▸ **Your instructions**
Copy out each of the lines below word for word, keeping their order and leaving nothing out.

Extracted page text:

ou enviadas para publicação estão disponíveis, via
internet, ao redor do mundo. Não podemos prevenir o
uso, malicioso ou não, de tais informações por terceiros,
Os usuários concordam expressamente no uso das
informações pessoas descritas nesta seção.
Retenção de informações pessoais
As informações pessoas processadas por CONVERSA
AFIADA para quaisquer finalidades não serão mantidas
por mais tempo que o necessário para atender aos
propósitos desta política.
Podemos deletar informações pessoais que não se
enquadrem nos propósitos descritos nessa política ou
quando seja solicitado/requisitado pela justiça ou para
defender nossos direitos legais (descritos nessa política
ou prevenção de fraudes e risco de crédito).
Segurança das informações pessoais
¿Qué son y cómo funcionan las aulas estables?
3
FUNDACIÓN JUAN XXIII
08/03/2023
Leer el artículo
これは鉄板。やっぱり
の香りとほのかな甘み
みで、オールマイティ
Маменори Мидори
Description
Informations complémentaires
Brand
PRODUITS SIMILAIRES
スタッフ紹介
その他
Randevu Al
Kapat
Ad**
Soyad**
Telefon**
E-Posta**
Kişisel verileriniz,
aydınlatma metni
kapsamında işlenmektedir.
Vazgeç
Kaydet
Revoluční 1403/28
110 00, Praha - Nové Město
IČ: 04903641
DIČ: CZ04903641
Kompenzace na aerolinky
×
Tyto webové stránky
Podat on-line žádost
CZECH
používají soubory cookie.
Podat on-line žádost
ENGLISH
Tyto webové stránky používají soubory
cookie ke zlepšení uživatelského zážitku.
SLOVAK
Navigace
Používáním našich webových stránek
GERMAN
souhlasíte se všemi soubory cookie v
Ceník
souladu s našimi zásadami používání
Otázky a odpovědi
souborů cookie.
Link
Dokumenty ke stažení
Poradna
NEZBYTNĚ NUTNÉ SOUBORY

▸ **Finished task**
ou enviadas para publicação estão disponíveis, via
internet, ao redor do mundo. Não podemos prevenir o
uso, malicioso ou não, de tais informações por terceiros,
Os usuários concordam expressamente no uso das
informações pessoas descritas nesta seção.
Retenção de informações pessoais
As informações pessoas processadas por CONVERSA
AFIADA para quaisquer finalidades não serão mantidas
por mais tempo que o necessário para atender aos
propósitos desta política.
Podemos deletar informações pessoais que não se
enquadrem nos propósitos descritos nessa política ou
quando seja solicitado/requisitado pela justiça ou para
defender nossos direitos legais (descritos nessa política
ou prevenção de fraudes e risco de crédito).
Segurança das informações pessoais
¿Qué son y cómo funcionan las aulas estables?
3
FUNDACIÓN JUAN XXIII
08/03/2023
Leer el artículo
これは鉄板。やっぱり
の香りとほのかな甘み
みで、オールマイティ
Маменори Мидори
Description
Informations complémentaires
Brand
PRODUITS SIMILAIRES
スタッフ紹介
その他
Randevu Al
Kapat
Ad**
Soyad**
Telefon**
E-Posta**
Kişisel verileriniz,
aydınlatma metni
kapsamında işlenmektedir.
Vazgeç
Kaydet
Revoluční 1403/28
110 00, Praha - Nové Město
IČ: 04903641
DIČ: CZ04903641
Kompenzace na aerolinky
×
Tyto webové stránky
Podat on-line žádost
CZECH
používají soubory cookie.
Podat on-line žádost
ENGLISH
Tyto webové stránky používají soubory
cookie ke zlepšení uživatelského zážitku.
SLOVAK
Navigace
Používáním našich webových stránek
GERMAN
souhlasíte se všemi soubory cookie v
Ceník
souladu s našimi zásadami používání
Otázky a odpovědi
souborů cookie.
Link
Dokumenty ke stažení
Poradna
NEZBYTNĚ NUTNÉ SOUBORY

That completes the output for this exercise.